Peruvian raw fish 'cooked' in lime with aji, red onion, and sweet potato — Lima's national dish.
Ceviche is Peru's national dish and its most studied export — fresh, firm white fish cured for minutes (not hours) in tiger-bright lime juice, sharpened with aji limo or aji amarillo chili, perfumed with cilantro, and softened with red onion soaked in ice. Beside it sit the canonical accompaniments: a wedge of sweet potato to cool the heat, toasted corn (cancha) for crunch, and a few choclo kernels for sweetness. The lime juice technically denatures the proteins, turning the fish opaque without heat. Time is the whole game: traditional Lima ceviche is mixed and eaten within five minutes. Anything longer and the fish overcooks — chalky, rubbery, sad. Done right, each bite is fresh, cold, citric, and clean.
Serves 4
Place a metal bowl in the freezer 15 minutes before starting. Cold tools keep the fish at the right texture.

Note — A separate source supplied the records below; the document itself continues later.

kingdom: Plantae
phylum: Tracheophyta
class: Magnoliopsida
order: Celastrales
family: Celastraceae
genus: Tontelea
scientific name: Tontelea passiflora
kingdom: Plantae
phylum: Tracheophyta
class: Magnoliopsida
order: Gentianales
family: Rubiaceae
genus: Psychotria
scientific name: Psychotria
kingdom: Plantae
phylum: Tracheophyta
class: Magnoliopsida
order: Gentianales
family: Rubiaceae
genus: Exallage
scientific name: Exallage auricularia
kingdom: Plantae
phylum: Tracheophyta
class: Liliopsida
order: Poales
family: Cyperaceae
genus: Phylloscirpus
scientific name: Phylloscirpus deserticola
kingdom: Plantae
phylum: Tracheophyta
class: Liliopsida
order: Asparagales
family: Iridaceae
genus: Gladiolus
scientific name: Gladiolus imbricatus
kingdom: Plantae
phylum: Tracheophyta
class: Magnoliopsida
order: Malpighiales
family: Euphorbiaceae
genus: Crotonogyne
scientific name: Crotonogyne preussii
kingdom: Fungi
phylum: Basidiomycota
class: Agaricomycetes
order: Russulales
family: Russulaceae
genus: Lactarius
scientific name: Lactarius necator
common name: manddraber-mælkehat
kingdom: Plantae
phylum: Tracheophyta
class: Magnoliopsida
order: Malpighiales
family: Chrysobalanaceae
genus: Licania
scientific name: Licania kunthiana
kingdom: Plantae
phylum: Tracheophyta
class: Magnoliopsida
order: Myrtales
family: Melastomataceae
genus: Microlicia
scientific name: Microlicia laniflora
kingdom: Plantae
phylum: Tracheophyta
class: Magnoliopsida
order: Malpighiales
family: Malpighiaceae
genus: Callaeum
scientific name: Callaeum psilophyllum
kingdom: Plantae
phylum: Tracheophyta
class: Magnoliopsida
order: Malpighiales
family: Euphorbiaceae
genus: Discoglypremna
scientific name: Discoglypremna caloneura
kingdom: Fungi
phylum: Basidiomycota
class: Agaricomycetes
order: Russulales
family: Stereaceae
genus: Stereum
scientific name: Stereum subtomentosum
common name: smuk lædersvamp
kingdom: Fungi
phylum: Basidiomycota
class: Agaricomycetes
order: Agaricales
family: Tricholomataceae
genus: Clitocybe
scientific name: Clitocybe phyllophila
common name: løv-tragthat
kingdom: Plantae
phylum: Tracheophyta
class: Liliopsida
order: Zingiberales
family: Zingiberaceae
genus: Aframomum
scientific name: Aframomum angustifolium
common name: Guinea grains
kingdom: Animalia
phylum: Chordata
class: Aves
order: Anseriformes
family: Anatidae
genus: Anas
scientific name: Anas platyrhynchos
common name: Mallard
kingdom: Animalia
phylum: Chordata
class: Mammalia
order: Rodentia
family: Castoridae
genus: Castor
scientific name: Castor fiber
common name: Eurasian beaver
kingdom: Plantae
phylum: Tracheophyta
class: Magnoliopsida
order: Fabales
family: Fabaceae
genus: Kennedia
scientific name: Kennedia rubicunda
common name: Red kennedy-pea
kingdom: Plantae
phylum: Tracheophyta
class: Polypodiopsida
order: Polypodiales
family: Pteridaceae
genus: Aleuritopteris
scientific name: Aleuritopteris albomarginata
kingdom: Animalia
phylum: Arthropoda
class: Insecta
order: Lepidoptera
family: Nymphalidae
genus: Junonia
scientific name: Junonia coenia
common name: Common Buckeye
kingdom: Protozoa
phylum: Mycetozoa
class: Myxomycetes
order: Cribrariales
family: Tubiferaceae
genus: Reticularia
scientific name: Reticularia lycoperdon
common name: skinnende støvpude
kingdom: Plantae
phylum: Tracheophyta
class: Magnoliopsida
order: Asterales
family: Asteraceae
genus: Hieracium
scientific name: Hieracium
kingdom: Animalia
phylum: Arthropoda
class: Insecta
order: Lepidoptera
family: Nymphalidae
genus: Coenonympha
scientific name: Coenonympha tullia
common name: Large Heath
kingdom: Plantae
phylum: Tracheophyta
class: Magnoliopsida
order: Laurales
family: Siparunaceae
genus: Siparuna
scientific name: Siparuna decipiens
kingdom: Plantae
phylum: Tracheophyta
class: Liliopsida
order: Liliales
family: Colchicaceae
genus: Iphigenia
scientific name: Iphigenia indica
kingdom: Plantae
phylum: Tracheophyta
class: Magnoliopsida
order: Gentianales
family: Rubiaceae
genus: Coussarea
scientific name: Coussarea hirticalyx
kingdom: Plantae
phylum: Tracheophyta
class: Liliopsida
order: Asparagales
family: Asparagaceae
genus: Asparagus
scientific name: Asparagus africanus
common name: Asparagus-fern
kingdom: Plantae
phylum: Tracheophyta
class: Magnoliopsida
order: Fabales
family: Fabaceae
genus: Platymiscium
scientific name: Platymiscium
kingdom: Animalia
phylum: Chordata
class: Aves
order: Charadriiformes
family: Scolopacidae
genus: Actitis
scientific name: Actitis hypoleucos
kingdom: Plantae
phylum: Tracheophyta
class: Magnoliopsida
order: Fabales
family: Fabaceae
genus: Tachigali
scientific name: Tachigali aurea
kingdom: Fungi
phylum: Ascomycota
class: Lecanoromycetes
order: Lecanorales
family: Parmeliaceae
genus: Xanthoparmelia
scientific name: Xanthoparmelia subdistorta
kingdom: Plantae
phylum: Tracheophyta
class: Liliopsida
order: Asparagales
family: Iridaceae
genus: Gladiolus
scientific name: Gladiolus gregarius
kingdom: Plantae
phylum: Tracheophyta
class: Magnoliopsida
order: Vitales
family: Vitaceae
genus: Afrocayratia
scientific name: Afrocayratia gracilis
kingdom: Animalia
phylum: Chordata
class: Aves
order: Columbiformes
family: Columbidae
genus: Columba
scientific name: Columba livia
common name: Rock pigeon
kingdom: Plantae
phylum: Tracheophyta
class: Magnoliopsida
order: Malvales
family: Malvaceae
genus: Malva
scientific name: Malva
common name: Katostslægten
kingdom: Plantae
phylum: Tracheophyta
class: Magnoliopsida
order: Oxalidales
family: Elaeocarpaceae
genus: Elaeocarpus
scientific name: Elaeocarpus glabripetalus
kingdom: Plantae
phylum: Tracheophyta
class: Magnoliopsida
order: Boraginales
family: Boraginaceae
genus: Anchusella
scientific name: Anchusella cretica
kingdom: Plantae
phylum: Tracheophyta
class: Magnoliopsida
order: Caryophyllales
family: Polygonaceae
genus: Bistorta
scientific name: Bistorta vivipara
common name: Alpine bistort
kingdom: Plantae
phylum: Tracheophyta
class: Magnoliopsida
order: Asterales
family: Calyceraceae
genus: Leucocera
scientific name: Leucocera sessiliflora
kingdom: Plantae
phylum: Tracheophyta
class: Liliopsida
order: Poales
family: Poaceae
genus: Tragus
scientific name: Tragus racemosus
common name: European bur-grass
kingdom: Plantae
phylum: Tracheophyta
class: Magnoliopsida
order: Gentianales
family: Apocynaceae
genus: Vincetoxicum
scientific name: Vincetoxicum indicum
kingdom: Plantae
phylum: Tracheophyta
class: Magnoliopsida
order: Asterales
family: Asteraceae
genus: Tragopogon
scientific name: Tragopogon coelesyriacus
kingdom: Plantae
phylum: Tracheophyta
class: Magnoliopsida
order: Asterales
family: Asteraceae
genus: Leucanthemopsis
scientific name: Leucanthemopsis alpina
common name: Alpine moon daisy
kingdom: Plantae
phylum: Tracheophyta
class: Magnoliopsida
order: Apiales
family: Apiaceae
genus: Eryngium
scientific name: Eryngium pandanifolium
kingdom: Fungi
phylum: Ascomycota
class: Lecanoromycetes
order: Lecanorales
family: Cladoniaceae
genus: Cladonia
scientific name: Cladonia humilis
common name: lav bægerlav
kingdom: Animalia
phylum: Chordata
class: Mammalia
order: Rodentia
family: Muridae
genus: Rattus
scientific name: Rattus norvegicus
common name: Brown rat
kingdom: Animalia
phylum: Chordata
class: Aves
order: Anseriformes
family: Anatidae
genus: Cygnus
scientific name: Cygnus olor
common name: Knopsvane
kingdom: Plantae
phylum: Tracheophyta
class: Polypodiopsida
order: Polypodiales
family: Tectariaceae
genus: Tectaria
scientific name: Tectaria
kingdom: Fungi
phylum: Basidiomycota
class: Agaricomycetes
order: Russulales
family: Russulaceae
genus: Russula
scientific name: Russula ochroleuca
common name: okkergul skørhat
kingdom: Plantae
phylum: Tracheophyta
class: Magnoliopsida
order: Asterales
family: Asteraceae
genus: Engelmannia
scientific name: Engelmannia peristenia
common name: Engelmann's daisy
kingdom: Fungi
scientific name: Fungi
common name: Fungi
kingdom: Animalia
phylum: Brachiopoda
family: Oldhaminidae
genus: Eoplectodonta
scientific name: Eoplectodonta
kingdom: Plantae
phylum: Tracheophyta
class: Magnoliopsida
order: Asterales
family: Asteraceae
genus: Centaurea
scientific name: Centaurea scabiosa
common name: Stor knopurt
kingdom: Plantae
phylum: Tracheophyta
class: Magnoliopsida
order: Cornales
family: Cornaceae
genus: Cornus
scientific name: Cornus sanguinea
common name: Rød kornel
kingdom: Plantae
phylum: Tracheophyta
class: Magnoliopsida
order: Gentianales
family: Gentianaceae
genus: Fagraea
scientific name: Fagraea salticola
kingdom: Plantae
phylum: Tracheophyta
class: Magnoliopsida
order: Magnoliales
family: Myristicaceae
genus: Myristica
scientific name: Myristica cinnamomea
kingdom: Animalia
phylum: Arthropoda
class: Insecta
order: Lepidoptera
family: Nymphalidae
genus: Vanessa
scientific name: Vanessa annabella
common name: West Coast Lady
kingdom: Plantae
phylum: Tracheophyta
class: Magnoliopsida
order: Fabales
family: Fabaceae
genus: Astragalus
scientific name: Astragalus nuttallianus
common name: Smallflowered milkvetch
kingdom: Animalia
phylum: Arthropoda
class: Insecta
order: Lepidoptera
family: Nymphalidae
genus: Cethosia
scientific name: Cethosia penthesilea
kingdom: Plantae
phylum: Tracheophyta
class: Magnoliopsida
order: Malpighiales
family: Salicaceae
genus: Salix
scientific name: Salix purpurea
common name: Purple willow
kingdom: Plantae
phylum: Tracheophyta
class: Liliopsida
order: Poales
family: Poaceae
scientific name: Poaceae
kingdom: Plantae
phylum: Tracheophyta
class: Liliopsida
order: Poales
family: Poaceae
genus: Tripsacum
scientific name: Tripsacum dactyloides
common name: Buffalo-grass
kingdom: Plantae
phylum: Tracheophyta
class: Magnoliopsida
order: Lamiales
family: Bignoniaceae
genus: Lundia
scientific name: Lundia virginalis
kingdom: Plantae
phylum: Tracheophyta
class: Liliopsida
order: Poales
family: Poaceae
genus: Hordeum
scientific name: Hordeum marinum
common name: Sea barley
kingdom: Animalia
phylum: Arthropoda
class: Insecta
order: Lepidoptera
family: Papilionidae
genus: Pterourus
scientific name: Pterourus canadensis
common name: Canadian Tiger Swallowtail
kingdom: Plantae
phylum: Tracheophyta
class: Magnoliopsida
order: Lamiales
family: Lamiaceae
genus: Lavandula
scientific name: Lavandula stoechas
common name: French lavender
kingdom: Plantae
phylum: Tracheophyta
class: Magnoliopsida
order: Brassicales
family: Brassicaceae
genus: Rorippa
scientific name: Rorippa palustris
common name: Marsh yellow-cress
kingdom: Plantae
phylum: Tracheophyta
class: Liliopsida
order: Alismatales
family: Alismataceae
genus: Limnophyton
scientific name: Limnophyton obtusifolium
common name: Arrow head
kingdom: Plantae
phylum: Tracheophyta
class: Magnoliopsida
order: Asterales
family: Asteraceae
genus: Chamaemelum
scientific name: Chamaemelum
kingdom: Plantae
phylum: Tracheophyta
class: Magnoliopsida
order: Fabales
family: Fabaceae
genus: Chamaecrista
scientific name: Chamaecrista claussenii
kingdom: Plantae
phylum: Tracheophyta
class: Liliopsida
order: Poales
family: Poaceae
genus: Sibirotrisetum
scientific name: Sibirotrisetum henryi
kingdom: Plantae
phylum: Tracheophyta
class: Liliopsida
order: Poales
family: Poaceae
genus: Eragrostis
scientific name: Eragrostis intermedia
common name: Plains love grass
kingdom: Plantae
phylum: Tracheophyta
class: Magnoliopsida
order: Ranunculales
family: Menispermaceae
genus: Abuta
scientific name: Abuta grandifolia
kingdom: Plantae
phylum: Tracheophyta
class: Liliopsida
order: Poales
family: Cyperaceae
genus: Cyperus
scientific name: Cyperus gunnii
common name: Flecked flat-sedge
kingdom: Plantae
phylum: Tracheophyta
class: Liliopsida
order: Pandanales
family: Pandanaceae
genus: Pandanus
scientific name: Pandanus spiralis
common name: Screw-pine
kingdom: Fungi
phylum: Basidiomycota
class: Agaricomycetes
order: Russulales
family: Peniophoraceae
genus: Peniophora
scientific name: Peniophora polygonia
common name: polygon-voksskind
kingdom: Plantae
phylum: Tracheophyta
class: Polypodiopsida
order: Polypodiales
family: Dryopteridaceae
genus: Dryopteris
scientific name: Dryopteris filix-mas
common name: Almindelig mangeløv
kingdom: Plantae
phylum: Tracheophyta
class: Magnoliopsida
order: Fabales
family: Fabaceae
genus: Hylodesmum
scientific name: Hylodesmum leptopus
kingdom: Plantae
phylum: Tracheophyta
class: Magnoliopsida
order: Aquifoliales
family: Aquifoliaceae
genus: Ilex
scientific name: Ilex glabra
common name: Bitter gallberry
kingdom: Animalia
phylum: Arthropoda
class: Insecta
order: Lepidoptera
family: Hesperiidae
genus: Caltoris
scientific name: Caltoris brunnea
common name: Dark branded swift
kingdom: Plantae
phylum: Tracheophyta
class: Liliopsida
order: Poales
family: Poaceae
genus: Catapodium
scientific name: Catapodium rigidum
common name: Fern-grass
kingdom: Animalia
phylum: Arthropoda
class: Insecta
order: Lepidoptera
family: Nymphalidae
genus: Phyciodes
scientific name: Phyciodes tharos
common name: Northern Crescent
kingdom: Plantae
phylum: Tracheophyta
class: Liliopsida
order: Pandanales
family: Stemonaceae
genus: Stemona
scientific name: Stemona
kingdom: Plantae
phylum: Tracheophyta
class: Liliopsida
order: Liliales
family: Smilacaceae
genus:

Slice the red onion paper-thin and soak in ice water for 10 minutes. This softens its sting and crisps it.
With a very sharp knife, slice the fish across the grain into 1.5 cm cubes. Pat dry with paper towels — wet fish dilutes the leche de tigre.
In the chilled bowl, whisk lime juice, minced aji chili, garlic, ginger, a pinch of salt, and pepper. Taste: it should be sharply acidic, slightly hot, and aromatic. Adjust salt.
Add the cubed fish to the bowl and toss gently for 30 seconds, coating every piece. Add the drained red onion and most of the cilantro. Toss once more.
Let stand 3–5 minutes only — the fish should turn opaque on the outside but stay slightly translucent in the center. Anything beyond 5 minutes and you've overcooked it.
Spoon into chilled shallow bowls. Pour over the leche de tigre. Lay a slice of sweet potato on the side, scatter cancha and choclo, and tuck a sprig of cilantro on top.
Serve immediately with the lime wedge — and a small glass of the leche de tigre on the side to drink, traditional hangover medicine.
Buy the freshest, firmest fish from a fishmonger you trust and ask for sashimi grade.
Time is the whole recipe — set a timer for 4 minutes between dressing and serving.
Never use a steel bowl that has reacted with citrus — glass or chilled ceramic is best.
Ceviche mixto: add cooked octopus, shrimp, and a few scallops.
Tiradito: same flavors but the fish sliced sashimi-thin and never mixed — Nikkei influence.
Vegan 'ceviche' de hongos: oyster mushrooms blanched and dressed the same way.
Eat within 15 minutes. Refrigerated leftovers will keep 1 day but the fish overcooks — repurpose into a leche-de-tigre cocktail with vodka and clamato.
Ceviche likely descends from a pre-Hispanic dish of fish cured in chicha or tumbo juice, with Spanish-introduced limes and onions completing the canonical version by the 16th century. Peru declared 28 June 'Día del Ceviche' in 2008, and UNESCO inscribed Peruvian ceviche on its intangible heritage list in 2023.
Yes — and many sushi-grade fish were flash-frozen at sea for safety. Thaw slowly in the fridge and pat very dry before cutting.
You marinated too long. Peruvian ceviche cures for 3–5 minutes, not 30; the long bath is Mexican-style ceviche.